This project consists of two studies. “Firm Agglomeration and Aggregate Fluctuations” examines the role of individual firms located in agglomeration areas in generating aggregate fluctuations. We used two sets of balanced panel data: (1) the balanced panel from 1996 to 2014, and (2) the balanced panel from 2006 to 2014. The methodology is based on the decomposition method proposed by Giovanni et al. (2014), which enabled us to decompose aggregate fluctuations into (sector-level) macroeconomic shocks and firm-level shocks.

Our main findings are as follows. First, like Giovanni et al.’s (2014) empirical results, firm-level shocks mainly contribute to aggregate fluctuations instead of sector-level macroeconomic shocks. Table 1 shows that firm-specific shocks contribute more than 80% to the aggregate fluctuations. Second, firm-to-firm linkages play an important role in explaining the magnitude of firm-specific shocks. As column (1) of Table 2 shows, the covariance of shocks among firms (LINK) is much greater than the variance of individual shocks (DIRECT). Third, we decomposed the effect of firm-specific shock into two groups: (1) firms located in higher agglomeration areas and (2) firms in lower agglomeration areas. We found that firms in higher agglomeration areas have greater firm-specific fluctuations (Table 2). Fourth, a comparison of DIRECT and LINK effects, as seen in Table 2, revealed that a relatively large difference between the higher and lower agglomeration groups lies in the LINK effect. Therefore, aggregate fluctuations in the Indonesian manufacturing sector are mainly caused by fluctuations of firms located in higher agglomeration areas. In particular, the co-movement among those firms is a key driver of aggregate fluctuations.
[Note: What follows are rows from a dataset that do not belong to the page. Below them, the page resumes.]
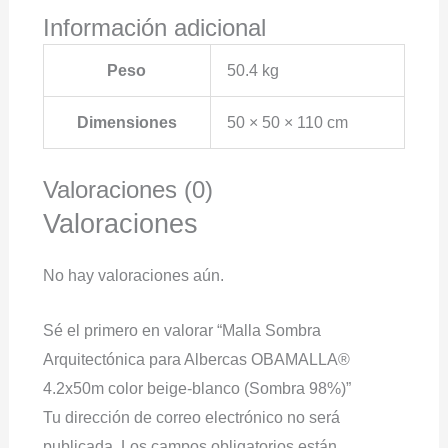
Información adicional
Peso
50.4 kg
Dimensiones
50 × 50 × 110 cm
Valoraciones (0)
Valoraciones
No hay valoraciones aún.
Sé el primero en valorar “Malla Sombra
Arquitectónica para Albercas OBAMALLA®
4.2x50m color beige-blanco (Sombra 98%)”
Tu dirección de correo electrónico no será
publicada.
Los campos obligatorios están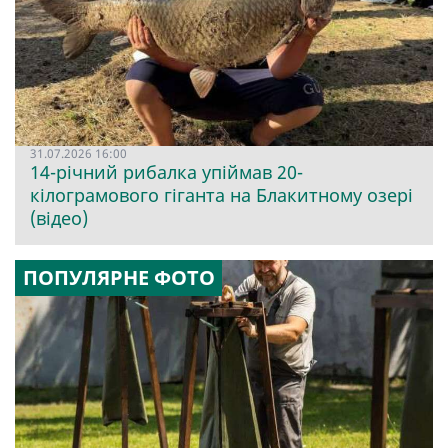
31.07.2026 16:00
14-річний рибалка упіймав 20-
кілограмового гіганта на Блакитному озері
(відео)
ПОПУЛЯРНЕ ФОТО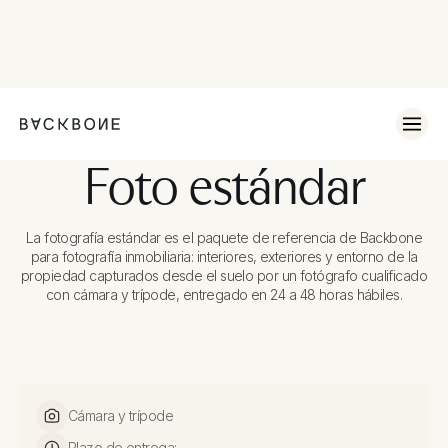
Foto estándar
La fotografía estándar es el paquete de referencia de Backbone
para fotografía inmobiliaria: interiores, exteriores y entorno de la
propiedad capturados desde el suelo por un fotógrafo cualificado
con cámara y trípode, entregado en 24 a 48 horas hábiles.
Cámara y trípode
Plazo de entrega: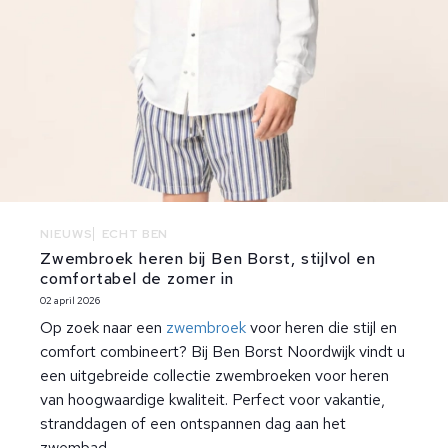
NIEUWS
ECHT BEN
Zwembroek heren bij Ben Borst, stijlvol en
comfortabel de zomer in
02 april 2026
Op zoek naar een
zwembroek
voor heren die stijl en
comfort combineert? Bij Ben Borst Noordwijk vindt u
een uitgebreide collectie zwembroeken voor heren
van hoogwaardige kwaliteit. Perfect voor vakantie,
stranddagen of een ontspannen dag aan het
zwembad.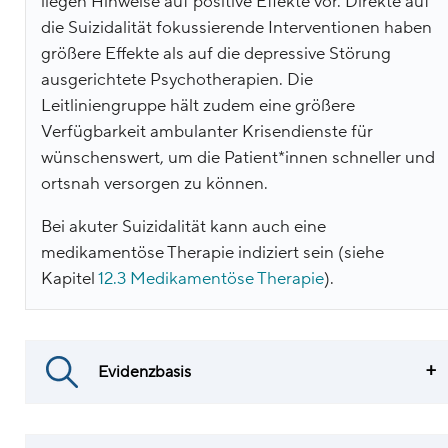
liegen Hinweise auf positive Effekte vor. Direkte auf
die Suizidalität fokussierende Interventionen haben
größere Effekte als auf die depressive Störung
ausgerichtete Psychotherapien. Die
Leitliniengruppe hält zudem eine größere
Verfügbarkeit ambulanter Krisendienste für
wünschenswert, um die Patient*innen schneller und
ortsnah versorgen zu können.
Bei akuter Suizidalität kann auch eine
medikamentöse Therapie indiziert sein (siehe
Kapitel
12.3 Medikamentöse Therapie
).
Evidenzbasis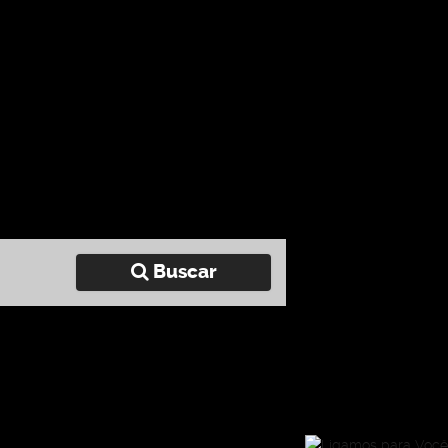
Buscar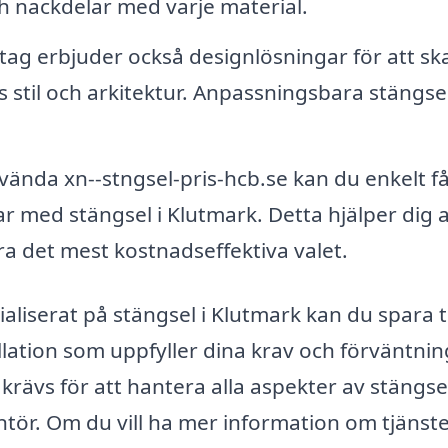
och nackdelar med varje material.
ag erbjuder också designlösningar för att sk
s stil och arkitektur. Anpassningsbara stängse
nda xn--stngsel-pris-hcb.se kan du enkelt få
ar med stängsel i Klutmark. Detta hjälper dig a
öra det mest kostnadseffektiva valet.
aliserat på stängsel i Klutmark kan du spara t
llation som uppfyller dina krav och förväntnin
ävs för att hantera alla aspekter av stängse
rantör. Om du vill ha mer information om tjänst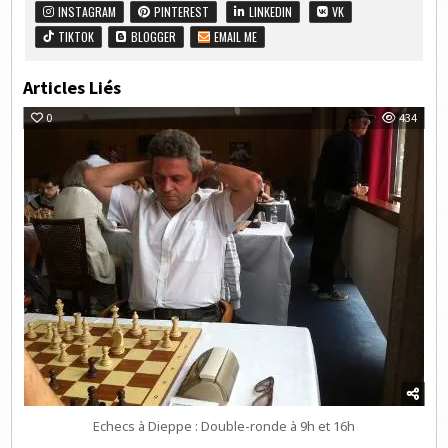
INSTAGRAM
PINTEREST
LINKEDIN
VK
TIKTOK
BLOGGER
EMAIL ME
Articles Liés
0
434
Echecs à Dieppe : Double-ronde à 9h et 16h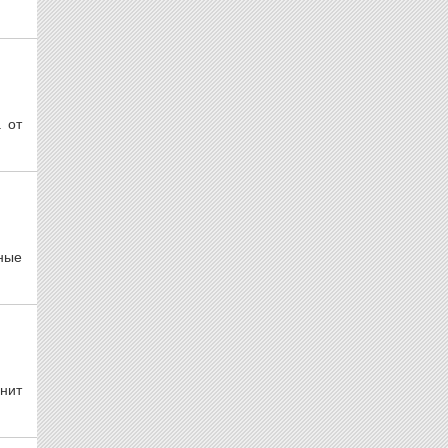
 от
ные
анит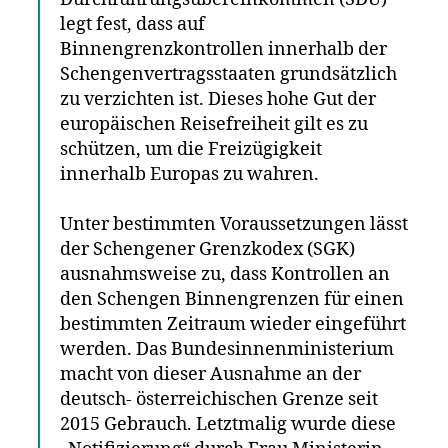
legt fest, dass auf
Binnengrenzkontrollen innerhalb der
Schengenvertragsstaaten grundsätzlich
zu verzichten ist. Dieses hohe Gut der
europäischen Reisefreiheit gilt es zu
schützen, um die Freizügigkeit
innerhalb Europas zu wahren.
Unter bestimmten Voraussetzungen lässt
der Schengener Grenzkodex (SGK)
ausnahmsweise zu, dass Kontrollen an
den Schengen Binnengrenzen für einen
bestimmten Zeitraum wieder eingeführt
werden. Das Bundesinnenministerium
macht von dieser Ausnahme an der
deutsch- österreichischen Grenze seit
2015 Gebrauch. Letztmalig wurde diese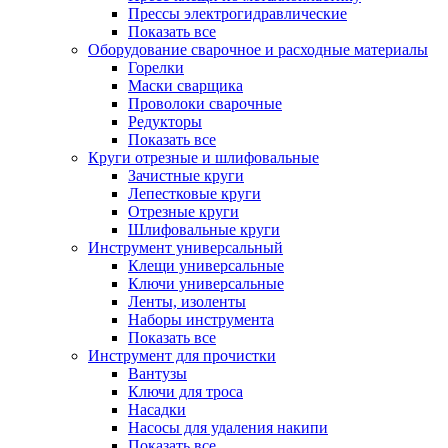
Прессы электрогидравлические
Показать все
Оборудование сварочное и расходные материалы
Горелки
Маски сварщика
Проволоки сварочные
Редукторы
Показать все
Круги отрезные и шлифовальные
Зачистные круги
Лепестковые круги
Отрезные круги
Шлифовальные круги
Инструмент универсальный
Клещи универсальные
Ключи универсальные
Ленты, изоленты
Наборы инструмента
Показать все
Инструмент для прочистки
Вантузы
Ключи для троса
Насадки
Насосы для удаления накипи
Показать все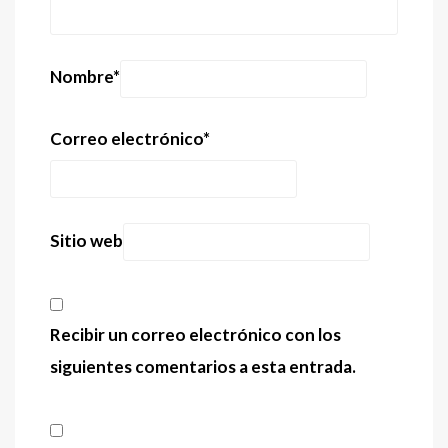
Nombre
*
Correo electrónico
*
Sitio web
Recibir un correo electrónico con los
siguientes comentarios a esta entrada.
In “The Effects of Internal Migration on the Labor Market in Indonesia,” we analyze the effects of migration on the labor market outcomes of native residents. We treated natural geological disasters such as earthquakes, tsunamis, and volcanic eruptions from 2005 to 2008 as quasi-experimental events that lead to a pushing out of migrants from those districts, to identify the causal effects of migration on natives who lived in their communities at least from 2000 to 2014. In order to analyze the effects on labor outcome, we used a panel dataset of individuals from the Indonesian Family Life Survey after merging the data with our original urban area dataset by community (Figure 1).
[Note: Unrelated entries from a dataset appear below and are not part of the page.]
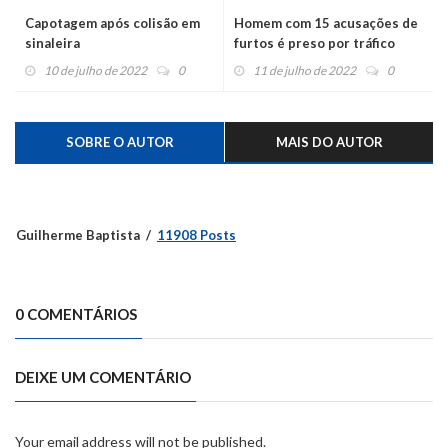
Capotagem após colisão em
Homem com 15 acusações de
sinaleira
furtos é preso por tráfico
10 de julho de 2022
0
11 de julho de 2022
0
SOBRE O AUTOR
MAIS DO AUTOR
Guilherme Baptista
11908 Posts
0 COMENTÁRIOS
DEIXE UM COMENTÁRIO
Your email address will not be published.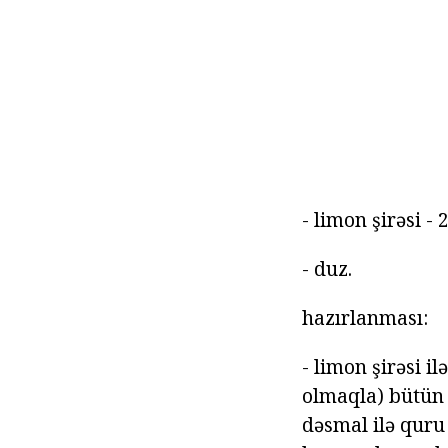
- limon şirəsi - 
- duz.
hazırlanması:
- limon şirəsi il
olmaqla) bütün 
dəsmal ilə quru 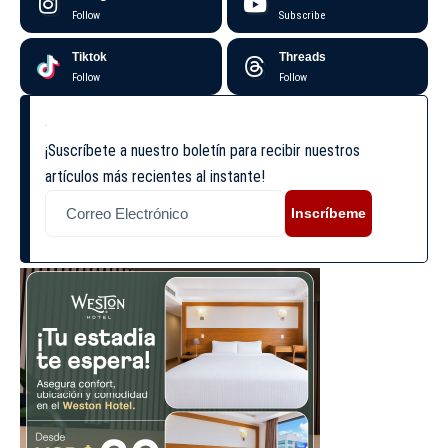
Follow
Subscribe
Tiktok
Threads
Follow
Follow
¡Suscríbete a nuestro boletín para recibir nuestros
artículos más recientes al instante!
Inscríbeme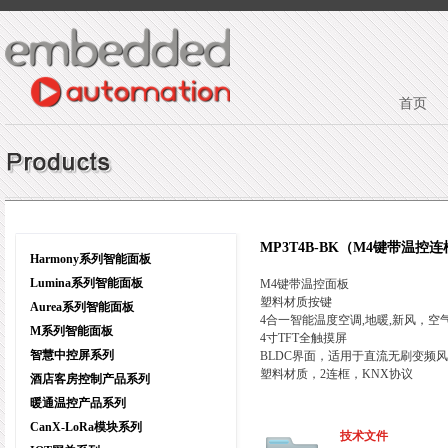
首页
MP3T4B-BK（M4键带温控
Harmony系列智能面板
Lumina系列智能面板
M4键带温控面板
塑料材质按键
Aurea系列智能面板
4合一智能温度空调,地暖,新风，空
M系列智能面板
4寸TFT全触摸屏
智慧中控屏系列
BLDC界面，适用于直流无刷变频
塑料材质，2连框，KNX协议
酒店客房控制产品系列
暖通温控产品系列
CanX-LoRa模块系列
技术文件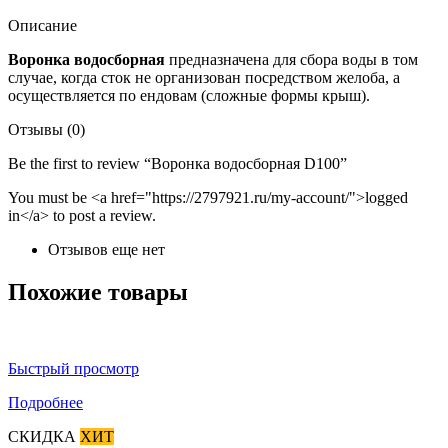
Описание
Воронка водосборная
предназначена для сбора воды в том
случае, когда сток не организован посредством желоба, а
осуществляется по ендовам (сложные формы крыш).
Отзывы (0)
Be the first to review “Воронка водосборная D100”
You must be <a href="https://2797921.ru/my-account/">logged
in</a> to post a review.
Отзывов еще нет
Похожие товары
Быстрый просмотр
Подробнее
СКИДКА
ХИТ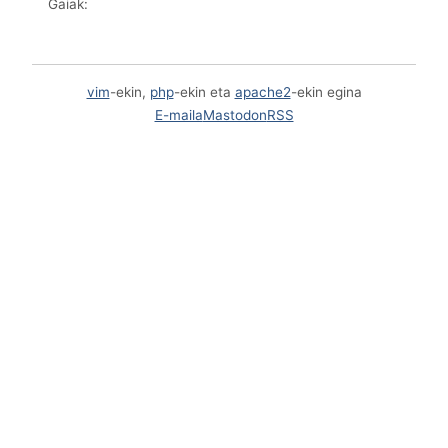
Gaiak:
vim
-ekin,
php
-ekin eta
apache2
-ekin egina
E-maila
Mastodon
RSS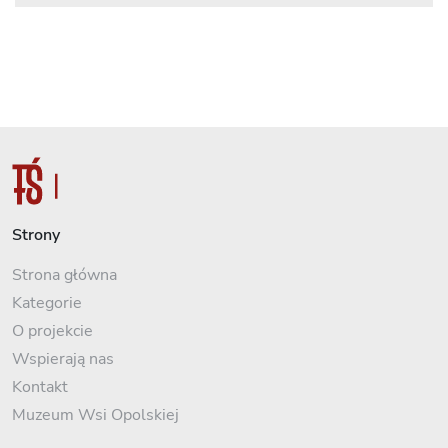
Strony
Strona główna
Kategorie
O projekcie
Wspierają nas
Kontakt
Muzeum Wsi Opolskiej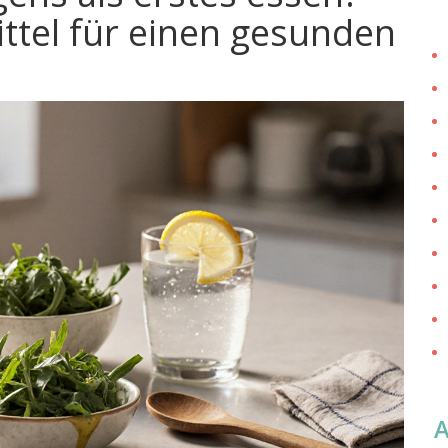
ttel für einen gesunden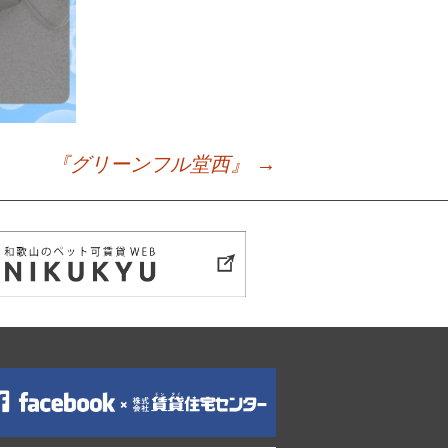
『グリーンフル堂西』
→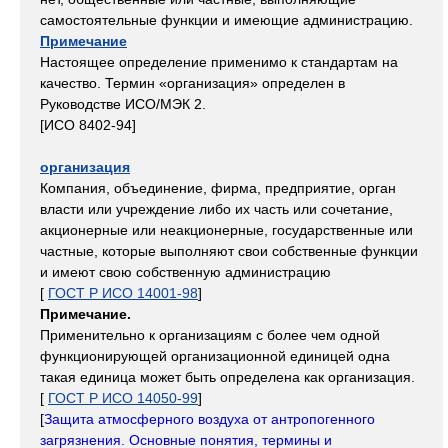
самостоятельные функции и имеющие администрацию.
Примечание
Настоящее определение применимо к стандартам на
качество. Термин «организация» определен в
Руководстве ИСО/МЭК 2.
[ИСО 8402-94]
организация
Компания, объединение, фирма, предприятие, орган
власти или учреждение либо их часть или сочетание,
акционерные или неакционерные, государственные или
частные, которые выполняют свои собственные функции
и имеют свою собственную администрацию
[
ГОСТ Р ИСО 14001-98
]
Примечание.
Применительно к организациям с более чем одной
функционирующей организационной единицей одна
такая единица может быть определена как организация.
[
ГОСТ Р ИСО 14050-99
]
[
Защита атмосферного воздуха от антропогенного
загрязнения. Основные понятия, термины и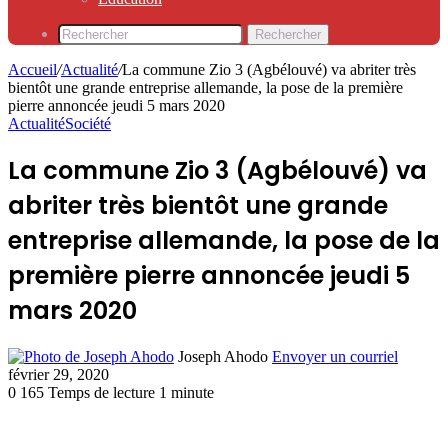
Rechercher
Accueil
/
Actualité
/
La commune Zio 3 (Agbélouvé) va abriter très
bientôt une grande entreprise allemande, la pose de la première
pierre annoncée jeudi 5 mars 2020
Actualité
Société
La commune Zio 3 (Agbélouvé) va
abriter très bientôt une grande
entreprise allemande, la pose de la
première pierre annoncée jeudi 5
mars 2020
Joseph Ahodo
Envoyer un courriel
février 29, 2020
0
165
Temps de lecture 1 minute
Tables 3 and 4 show the main results of our benchmark analysis; a 10km radius around communities was regarded their labor market. We found that the predicted share of migration on employment is not statistically significant after we control for community-level characteristics. On the other hand, as shown in Table 4, we found that the effects of inflow of migrants on income of individuals are statistically significant if natives live in urban areas. According to columns (8), a one-percentage-point change of the migration share increases the income of natives living in urban areas by around 7%. We also checked the robustness of our estimation by 1) changing the labor market size from a 5km radius to 20km, (2) analyzing only labor outcomes of males, and (3) using different weights for IV. We found positive and statistically significant effects of migration on the income of natives in urban areas in the analysis of robustness check.